[Collected data entries]
□ □ □ □ □ □ □
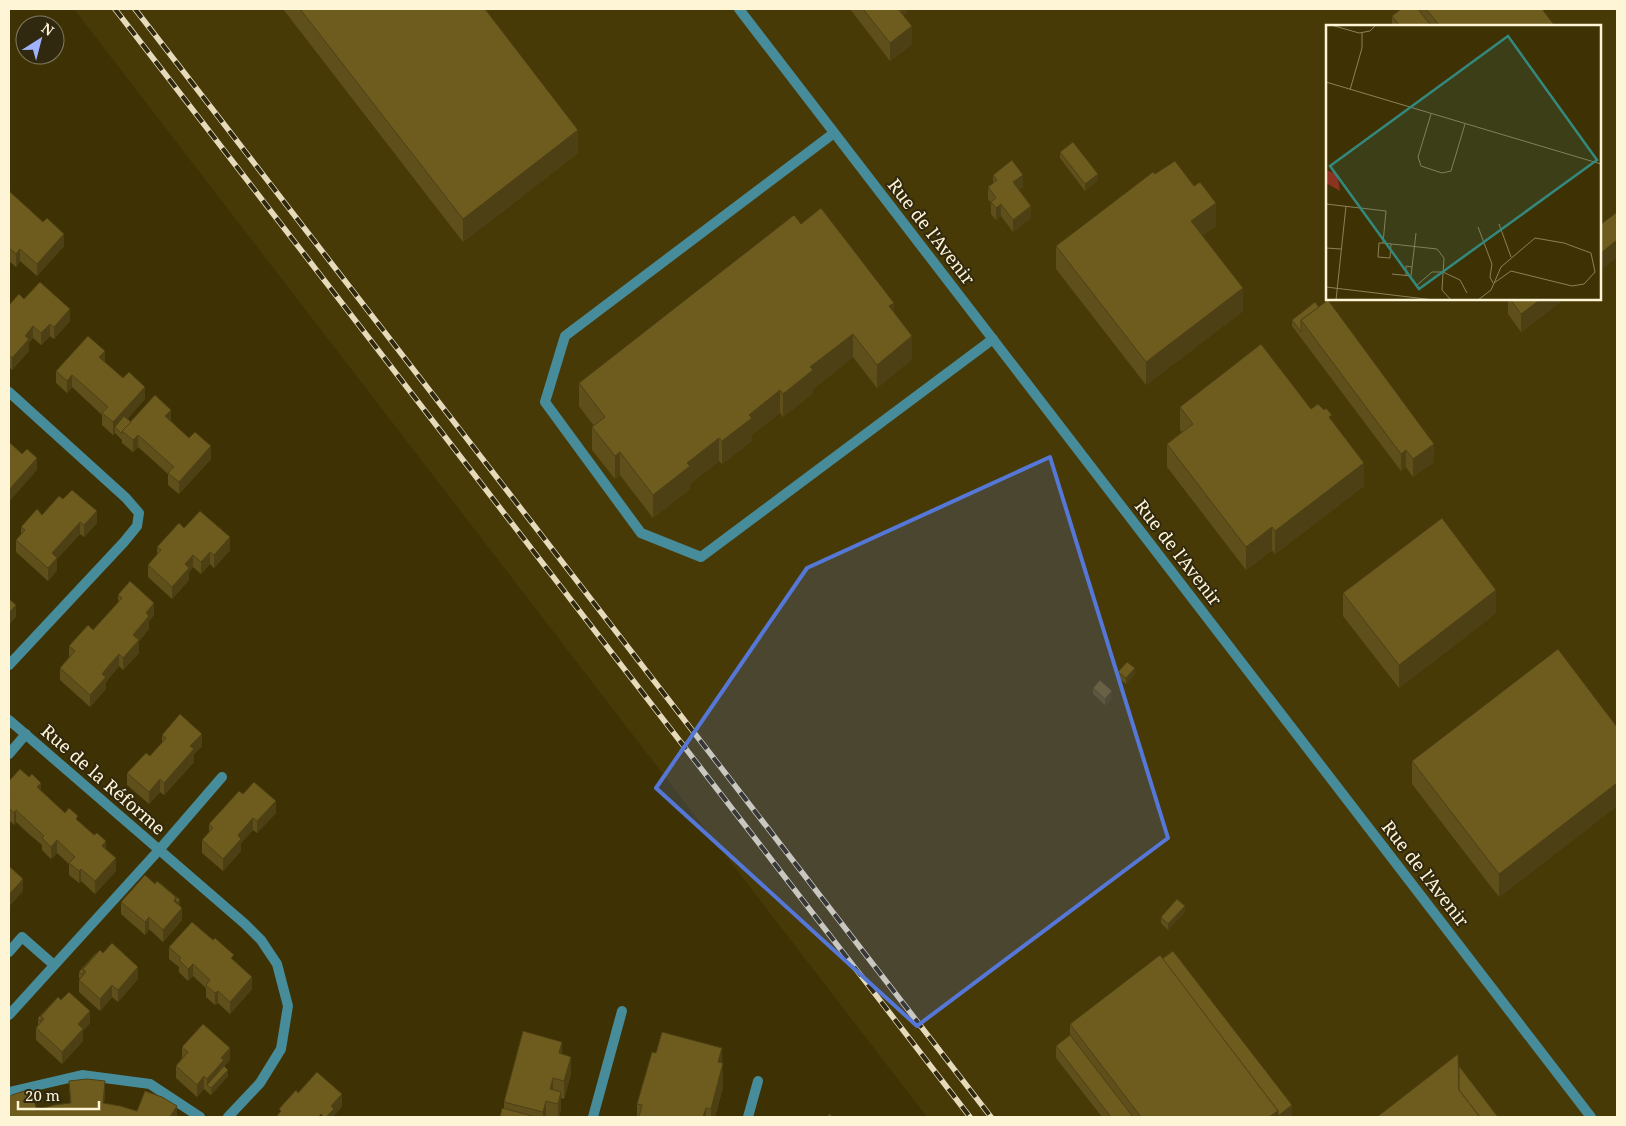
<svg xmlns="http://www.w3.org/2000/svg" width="1626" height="1126" viewBox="0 0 1626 1126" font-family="'Noto Serif',serif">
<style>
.built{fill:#483a07;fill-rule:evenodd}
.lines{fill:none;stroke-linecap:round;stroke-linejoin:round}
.lane{stroke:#478c9a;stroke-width:10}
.street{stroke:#478c9a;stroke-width:10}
.rail-casing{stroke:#e5dbbb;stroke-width:5.5}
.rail{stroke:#30280f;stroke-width:4;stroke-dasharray:11;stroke-linecap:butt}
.wall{fill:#5f4f1a}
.shaded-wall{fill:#4d4015}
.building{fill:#6e5c1e;stroke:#4d4015}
.marked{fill:#5578d8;fill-opacity:0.2;stroke:#5578d8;stroke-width:4;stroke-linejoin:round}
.labels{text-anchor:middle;stroke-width:4;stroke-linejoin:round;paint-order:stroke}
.street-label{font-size:18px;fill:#fef4d6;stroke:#30280f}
.inset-road{fill:none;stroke:#8b8059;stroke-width:1}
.view{fill:#33897e;fill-opacity:0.15;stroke:#33897e;stroke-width:2.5}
.inset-edge{fill:none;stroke:#fef4d6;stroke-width:2.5}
</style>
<rect width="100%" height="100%" fill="#3e3205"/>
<path class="built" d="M74,9h1543v1108h-690zM1327,26h273v273h-273z"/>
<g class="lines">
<polyline class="lane" points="834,133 565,336 545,402 641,533 701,557 993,339"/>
<g class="street">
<polyline points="739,9 1591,1117"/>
<polyline points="9,392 126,498 139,513 137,526 124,542 9,665"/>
<polyline points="9,720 245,924 261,940 277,964 288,1006 281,1049 260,1083 228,1117"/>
<polyline points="9,754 26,734"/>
<polyline points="9,952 22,937 54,965"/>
<polyline points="9,1015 159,850 222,777"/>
<polyline points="9,1092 82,1075 150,1084 200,1117"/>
<polyline points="593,1117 622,1011"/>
<polyline points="748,1117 758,1081"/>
</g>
<defs>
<g id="rail">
<polyline points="115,9 970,1117"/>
<polyline points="135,9 991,1117"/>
</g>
</defs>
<use href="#rail" class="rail-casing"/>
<use href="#rail" class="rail"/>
</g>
<g class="wall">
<polygon points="283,9 485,9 578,153 463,242"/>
<polygon points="850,9 907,9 907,13 903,15 912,44 890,61"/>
<polygon points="1401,9 1542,9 1555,26 1392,26 1392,16"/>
<polygon points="1060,152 1098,180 1085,191 1060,158"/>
<polygon points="1155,174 1216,226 1202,235 1243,311 1146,385 1056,269 1056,246"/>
<polygon points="993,175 1023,187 1019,190 1031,218 1013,232 1001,216 996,220 991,214 991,203 988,199 988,187 993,184"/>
<polygon points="9,191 64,246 37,276 20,261 16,267 9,261"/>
<polygon points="801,224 894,313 912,359 877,388 853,357 813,389 813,393 783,417 780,413 752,435 752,441 722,464 719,461 690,484 690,489 653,518 620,475 615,479 592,450 592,427 594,426 579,406 579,383"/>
<polygon points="24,299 70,321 54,339 50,336 41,345 33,338 29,343 29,351 12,370 9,367 9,305"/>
<polygon points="1508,299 1564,299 1521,332 1508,314"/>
<polygon points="1315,302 1434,462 1413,477 1406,467 1401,471 1292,326 1292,320"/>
<polygon points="105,362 145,399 127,419 131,422 171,421 211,459 179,494 168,485 168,474 156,463 138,447 133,452 122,443 122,440 115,433 113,435 102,425 102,415 72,387 67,393 56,383 56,371"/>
<polygon points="1180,407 1311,409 1332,421 1364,486 1275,554 1272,550 1246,570 1167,467 1167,444 1182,432 1180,430"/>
<polygon points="63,499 97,523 84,537 80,534 57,559 57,570 48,581 16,552 16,540 21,534 21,527 42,515"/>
<polygon points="184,528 230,550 214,568 210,564 201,574 193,567 189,572 189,580 172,599 148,577 148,565 157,555 157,547"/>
<polygon points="1343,593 1496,613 1399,688 1343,616"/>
<polygon points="118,595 154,615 149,621 149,629 139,641 139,653 123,670 119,666 110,677 106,682 106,689 90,707 60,680 60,668 69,657 69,646 93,630 118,603"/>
<polygon points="1118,672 1135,674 1126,684 1118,678"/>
<polygon points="1093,688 1112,698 1105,705 1093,694"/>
<polygon points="1617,727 1617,806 1499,897 1412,784 1412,761"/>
<polygon points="162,735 202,746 194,754 194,762 164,795 160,792 149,804 127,785 127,773 150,756 162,743"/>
<polygon points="9,781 41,791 65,813 78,821 106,849 116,871 95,894 81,881 79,883 69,875 69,864 57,853 51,859 42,850 42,845 30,835 16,822 14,825 9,820"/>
<polygon points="243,794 276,813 257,833 253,830 241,843 241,851 223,871 202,853 202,840 209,832 209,824"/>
<polygon points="121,902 180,906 182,920 163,942 149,929 145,935 121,914"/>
<polygon points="1185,912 1168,930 1161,923 1161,917"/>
<polygon points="169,947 234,960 252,989 230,1014 218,1003 215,1005 206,997 206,988 193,976 188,981 179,972 179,967 169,959"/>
<polygon points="96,953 138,979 118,1002 112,997 100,1011 79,992 79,980 80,978 79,978 79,972"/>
<polygon points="1162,959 1180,959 1292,1117 1102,1117 1056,1058 1056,1046 1070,1035 1070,1024"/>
<polygon points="55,1000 90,1023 83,1031 83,1041 62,1064 36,1040 36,1028 38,1025 38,1018"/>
<polygon points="182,1047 230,1060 224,1066 228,1076 211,1095 204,1089 197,1097 176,1078 176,1066 182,1058"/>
<polygon points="656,1053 722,1063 723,1087 715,1117 637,1117 637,1104"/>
<polygon points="562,1054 571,1074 564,1099 561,1098 561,1110 559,1117 500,1117 504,1108 504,1102"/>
<polygon points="69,1081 105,1093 104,1103 137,1111 177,1117 37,1110 70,1103"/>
</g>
<g class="shaded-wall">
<polygon points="904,9 907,9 907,13 895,22 895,16"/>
<polygon points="912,26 912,44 890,61 890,43"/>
<polygon points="578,130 578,153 463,242 463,219"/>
<polygon points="1098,174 1098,180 1085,191 1085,184"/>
<polygon points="1023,175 1023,187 1013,194 1013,182"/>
<polygon points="1216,203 1216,226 1191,244 1191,221"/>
<polygon points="1001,204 1001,216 996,220 996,208"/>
<polygon points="1031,206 1031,218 1013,232 1013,220"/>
<polygon points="64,234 64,246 37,276 37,264"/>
<polygon points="1617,240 1617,258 1600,271 1600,254"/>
<polygon points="20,249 20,261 16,267 16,254"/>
<polygon points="1243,288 1243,311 1146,385 1146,362"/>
<polygon points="1541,299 1564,299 1521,332 1521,314"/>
<polygon points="894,303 894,326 889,306"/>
<polygon points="70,309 70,321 54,339 54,327"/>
<polygon points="50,324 50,336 41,345 41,333"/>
<polygon points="33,326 33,338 29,343 29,351 12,370 12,358 25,336"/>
<polygon points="853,334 853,357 813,389 813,393 783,417 783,394 810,367"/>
<polygon points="912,336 912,359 877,388 877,365"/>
<polygon points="105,351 105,363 99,357"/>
<polygon points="72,375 72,387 67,393 67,381"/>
<polygon points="145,387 145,399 118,430 115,427 115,433 113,435 113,422"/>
<polygon points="780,390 780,413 752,435 752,441 722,464 722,441 749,415"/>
<polygon points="171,410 171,423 165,416"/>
<polygon points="138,435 138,447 133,452 133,440"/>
<polygon points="719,438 719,461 690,484 690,489 653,518 653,495 687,463"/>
<polygon points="1434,444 1434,462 1413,477 1413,459"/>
<polygon points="211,446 211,459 179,494 179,482"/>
<polygon points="1406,450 1406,467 1401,471 1401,454"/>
<polygon points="620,452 620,475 615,479 615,456"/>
<polygon points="37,458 37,470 9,502 9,490"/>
<polygon points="1364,463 1364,486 1275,554 1275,531"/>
<polygon points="97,511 97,523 84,537 84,525"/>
<polygon points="80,522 80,534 57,559 57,570 48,581 48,568 52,553"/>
<polygon points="1272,527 1272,550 1246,570 1246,547"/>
<polygon points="230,537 230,550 214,568 214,555"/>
<polygon points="210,552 210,564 201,574 201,562"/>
<polygon points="193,555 193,567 189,572 189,580 172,599 172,587 185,564"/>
<polygon points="1496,590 1496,613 1399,688 1399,665"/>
<polygon points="154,603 154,615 149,621 149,629 139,641 139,653 123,670 123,658 133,635 146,613"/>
<polygon points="16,605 16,617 9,625 9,613"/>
<polygon points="119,654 119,666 106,682 106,689 90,707 90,695 102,674"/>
<polygon points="1135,668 1135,674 1126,684 1126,678"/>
<polygon points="1112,691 1112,698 1105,705 1105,699"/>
<polygon points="202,734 202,746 194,754 194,762 164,795 164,783 190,746"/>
<polygon points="160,779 160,792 149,804 149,792"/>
<polygon points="41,783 41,795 37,787"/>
<polygon points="1617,783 1617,806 1499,897 1499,874"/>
<polygon points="276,801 276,813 257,833 257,821"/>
<polygon points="16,810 16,822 14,825 14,813"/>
<polygon points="253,818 253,830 241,843 241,851 223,871 223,859 238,835"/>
<polygon points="57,840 57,853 51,859 51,847"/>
<polygon points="106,841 106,853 102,846"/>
<polygon points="116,858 116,871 95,894 95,881"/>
<polygon points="81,869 81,881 79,883 79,871"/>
<polygon points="23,879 23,891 9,907 9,895"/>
<polygon points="176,897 180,900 180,906 174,901"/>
<polygon points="1185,906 1185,912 1168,930 1168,924"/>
<polygon points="182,908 182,920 163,942 163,930"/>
<polygon points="149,917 149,929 145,935 145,922"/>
<polygon points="193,964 193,976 188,981 188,969"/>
<polygon points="138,967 138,979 118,1002 118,990"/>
<polygon points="252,977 252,989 230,1014 230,1002"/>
<polygon points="112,985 112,997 100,1011 100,999"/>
<polygon points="218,991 218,1003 215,1005 215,993"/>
<polygon points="90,1011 90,1023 83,1031 83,1041 62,1064 62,1052 78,1024"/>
<polygon points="562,1042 562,1060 559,1053"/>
<polygon points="230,1048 230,1060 207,1085 207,1091 207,1079 221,1058"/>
<polygon points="722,1048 723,1087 715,1117 711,1117 711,1109 718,1062"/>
<polygon points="571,1057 571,1074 564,1099 564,1081"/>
<polygon points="228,1070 228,1076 211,1095 211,1088"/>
<polygon points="204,1076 204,1089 197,1097 197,1085"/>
<polygon points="553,1078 553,1096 550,1089"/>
<polygon points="105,1081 105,1093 103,1115 103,1103"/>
<polygon points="561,1092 561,1110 559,1117 558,1117 558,1104"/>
<polygon points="342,1094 342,1107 334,1116 334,1117 326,1117 331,1106"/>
<polygon points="546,1101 546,1117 543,1117 543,1112"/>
<polygon points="1292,1105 1292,1117 1269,1117 1278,1111"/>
<polygon points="177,1106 177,1117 170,1117"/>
<polygon points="706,1108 706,1117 703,1117"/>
</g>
<g class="building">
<polygon points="300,9 485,9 578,130 463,219"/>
<polygon points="863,9 898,9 912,26 890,43"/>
<polygon points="1401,9 1418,9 1431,26 1400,26 1392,16"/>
<polygon points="1426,9 1542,9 1555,26 1440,26"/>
<polygon points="1073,142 1098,174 1085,184 1060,152"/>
<polygon points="1012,160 1023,175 1013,182 1031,206 1013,220 1001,204 996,208 991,202 996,198 988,187 997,180 993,175"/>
<polygon points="1175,161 1194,186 1200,182 1216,203 1191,221 1243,288 1146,362 1056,246 1153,172 1155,174"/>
<polygon points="9,191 43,222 47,218 64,234 37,264 20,249 16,254 9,248 9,241 10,240 9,239"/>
<polygon points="821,208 894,303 889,306 912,336 877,365 853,334 810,367 813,370 783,394 780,390 749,415 752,418 722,441 719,438 687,463 690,466 653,495 620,452 615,456 592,427 605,417 579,383 794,215 801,224"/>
<polygon points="1617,212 1617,240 1600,254 1600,225"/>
<polygon points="40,282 70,309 54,327 50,324 41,333 33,326 25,336 29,339 12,358 9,355 9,305 19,294 24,299"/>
<polygon points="1510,299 1541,299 1521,314"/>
<polygon points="1328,300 1434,444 1413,459 1406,450 1401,454 1301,320"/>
<polygon points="1315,302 1319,307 1301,320 1301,332 1292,320"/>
<polygon points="88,336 105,351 99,357 123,378 129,372 145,387 113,422 102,413 108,407 72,375 67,381 56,371"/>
<polygon points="1261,344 1311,409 1318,404 1324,410 1326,408 1332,415 1329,417 1364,463 1275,531 1272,527 1246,547 1167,444 1193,424 1180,407"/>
<polygon points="155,395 171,410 165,416 189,438 195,432 211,446 179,482 168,473 174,467 138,435 133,440 122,431"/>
<polygon points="124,416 131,422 122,431 122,434 115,427"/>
<polygon points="9,442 22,454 27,449 37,458 9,490"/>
<polygon points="72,490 97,511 84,525 80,522 52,553 57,558 48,568 16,540 25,530 21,527 37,509 42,515 59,496 63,499"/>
<polygon points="200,511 230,537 214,555 210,552 201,562 193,555 185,564 189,568 172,587 148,565 161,550 157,547 179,523 184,528"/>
<polygon points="1442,518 1496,590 1399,665 1343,593"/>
<polygon points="130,581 154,603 146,613 149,616 133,635 139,640 123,658 119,654 110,664 102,674 106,677 90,695 60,668 75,651 69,646 88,625 93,630 122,598 118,595"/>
<polygon points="9,599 16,605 9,613"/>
<polygon points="1558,649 1617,727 1617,783 1499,874 1412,761"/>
<polygon points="1127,662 1135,668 1126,678 1118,672"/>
<polygon points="1100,680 1112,691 1105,699 1093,688"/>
<polygon points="180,714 202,734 190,746 194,749 164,783 160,779 149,792 127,773 146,753 150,756 166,738 162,735"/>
<polygon points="20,769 29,777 32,774 41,783 37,787 65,813 69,808 78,816 76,819 94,835 97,833 106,841 102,846 116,858 95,881 81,869 79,871 69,863 75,857 57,840 51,847 42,838 44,836 16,810 14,813 9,808 9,800 10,798 9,797 9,781"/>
<polygon points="254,782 276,801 257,821 253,818 238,835 241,839 223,859 202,840 213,828 209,824 239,791 243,794"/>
<polygon points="9,866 23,879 9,895"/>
<polygon points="145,875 155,884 157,881 176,897 174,901 182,908 163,930 149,917 145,922 121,902"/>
<polygon points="160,883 180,900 176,903 176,897"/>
<polygon points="1177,899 1185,906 1168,924 1161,917"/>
<polygon points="192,922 213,940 215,938 234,955 231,958 252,977 230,1002 218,991 215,993 206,985 210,980 193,964 188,969 179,960 181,958 169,947"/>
<polygon points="112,943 138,967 118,990 112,985 100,999 79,980 86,972 83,969 100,950 103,953"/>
<polygon points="1173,951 1292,1105 1278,1116 1278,1111 1162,959"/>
<polygon points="96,953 97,953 83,969 83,975 79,972"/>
<polygon points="1160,955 1278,1111 1269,1117 1141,1117 1070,1024"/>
<polygon points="69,992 90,1011 78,1024 83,1029 62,1052 36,1028 44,1019 41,1016 58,997 61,1000"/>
<polygon points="55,1000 41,1016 41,1022 38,1018"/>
<polygon points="203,1024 230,1048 221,1058 224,1060 207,1079 204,1076 197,1085 176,1066 188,1052 182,1047"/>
<polygon points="523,1031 562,1042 559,1053 571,1057 564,1081 553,1078 550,1089 561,1092 558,1104 546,1101 543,1112 504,1102"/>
<polygon points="662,1032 722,1048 718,1062 723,1063 711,1109 706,1108 703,1117 639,1117 642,1105 637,1104 652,1052 656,1053"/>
<polygon points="1070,1035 1133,1117 1111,1117 1056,1046"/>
<polygon points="1458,1054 1459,1090 1480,1117 1377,1117"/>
<polygon points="224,1066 228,1070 211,1088 207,1085"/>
<polygon points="1459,1066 1498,1117 1480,1117 1459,1090"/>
<polygon points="317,1072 342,1094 331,1106 334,1109 326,1117 324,1117 321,1114 318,1117 276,1117 281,1111 279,1109 296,1090 298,1093"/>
<polygon points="87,1079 105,1081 103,1103 120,1106 137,1111 145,1091 162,1097 177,1106 170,1117 9,1117 9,1097 12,1095 30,1089 37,1110 54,1105 71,1103 69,1081"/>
<polygon points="502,1108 536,1117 500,1117"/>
<polygon points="830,1114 832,1117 826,1117"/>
</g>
<path class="marked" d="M1050,457l118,381 -251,188 -261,-238 151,-220z"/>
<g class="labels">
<g class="street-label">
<text transform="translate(931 232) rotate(52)" y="6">Rue de l'Avenir</text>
<text transform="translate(1178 553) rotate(52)" y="6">Rue de l'Avenir</text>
<text transform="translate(103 780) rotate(41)" y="6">Rue de la Réforme</text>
<text transform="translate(1425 874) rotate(52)" y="6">Rue de l'Avenir</text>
</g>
</g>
<g transform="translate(1326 25)">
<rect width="275" height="275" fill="#3e3205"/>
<path d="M0,145l11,4 3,17 -14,-8z" fill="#8c3221"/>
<path class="inset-road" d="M5,0l28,8 11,-2 6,-6M0,57l275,82M24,65l12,-42v-15M105,89l-13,43 3,9 21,7 9,-2 14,-47M0,179l60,7 -3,32 54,6 7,9 -2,32 9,10M173,199l12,33M152,202l14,37 -2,13 3,6M57,218h-4l-1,14 12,1 1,-14M0,223l15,1M66,249l19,2 5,-43M80,251v-10l6,1M168,258l17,-12M91,260l15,-13h11l17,8 7,13M0,262l108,13M10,275l10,-94M152,275l13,-10 10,-23 34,-29 29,5 27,10 4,19 -11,12 -12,2 -61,-15"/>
<path class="view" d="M182,11l89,124 -178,129 -89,-123z"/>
<rect width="275" height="275" class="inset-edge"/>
</g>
<rect width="1626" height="1126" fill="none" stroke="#fef4d6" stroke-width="20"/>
<g transform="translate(40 40) rotate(36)"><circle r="24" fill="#30280f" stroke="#827a5f"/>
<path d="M0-4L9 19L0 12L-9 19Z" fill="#a0b3fd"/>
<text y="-8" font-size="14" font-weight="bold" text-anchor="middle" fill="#fef4d6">N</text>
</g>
<path d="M18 1101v8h81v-8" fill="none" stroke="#fef4d6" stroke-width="2.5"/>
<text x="25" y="1101" font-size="15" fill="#fef4d6" stroke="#30280f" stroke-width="4" paint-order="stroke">20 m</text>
</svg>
□ □ □ □ □ □ □
# Assignment
Every line from the one containing "11,-2 6,-6M0,57l275,82M24,65l12,-42v-15M105,89l-13,43 3,9" through the end of the data must be repeated exactly, and no other line.

# Output
<path class="inset-road" d="M5,0l28,8 11,-2 6,-6M0,57l275,82M24,65l12,-42v-15M105,89l-13,43 3,9 21,7 9,-2 14,-47M0,179l60,7 -3,32 54,6 7,9 -2,32 9,10M173,199l12,33M152,202l14,37 -2,13 3,6M57,218h-4l-1,14 12,1 1,-14M0,223l15,1M66,249l19,2 5,-43M80,251v-10l6,1M168,258l17,-12M91,260l15,-13h11l17,8 7,13M0,262l108,13M10,275l10,-94M152,275l13,-10 10,-23 34,-29 29,5 27,10 4,19 -11,12 -12,2 -61,-15"/>
<path class="view" d="M182,11l89,124 -178,129 -89,-123z"/>
<rect width="275" height="275" class="inset-edge"/>
</g>
<rect width="1626" height="1126" fill="none" stroke="#fef4d6" stroke-width="20"/>
<g transform="translate(40 40) rotate(36)"><circle r="24" fill="#30280f" stroke="#827a5f"/>
<path d="M0-4L9 19L0 12L-9 19Z" fill="#a0b3fd"/>
<text y="-8" font-size="14" font-weight="bold" text-anchor="middle" fill="#fef4d6">N</text>
</g>
<path d="M18 1101v8h81v-8" fill="none" stroke="#fef4d6" stroke-width="2.5"/>
<text x="25" y="1101" font-size="15" fill="#fef4d6" stroke="#30280f" stroke-width="4" paint-order="stroke">20 m</text>
</svg>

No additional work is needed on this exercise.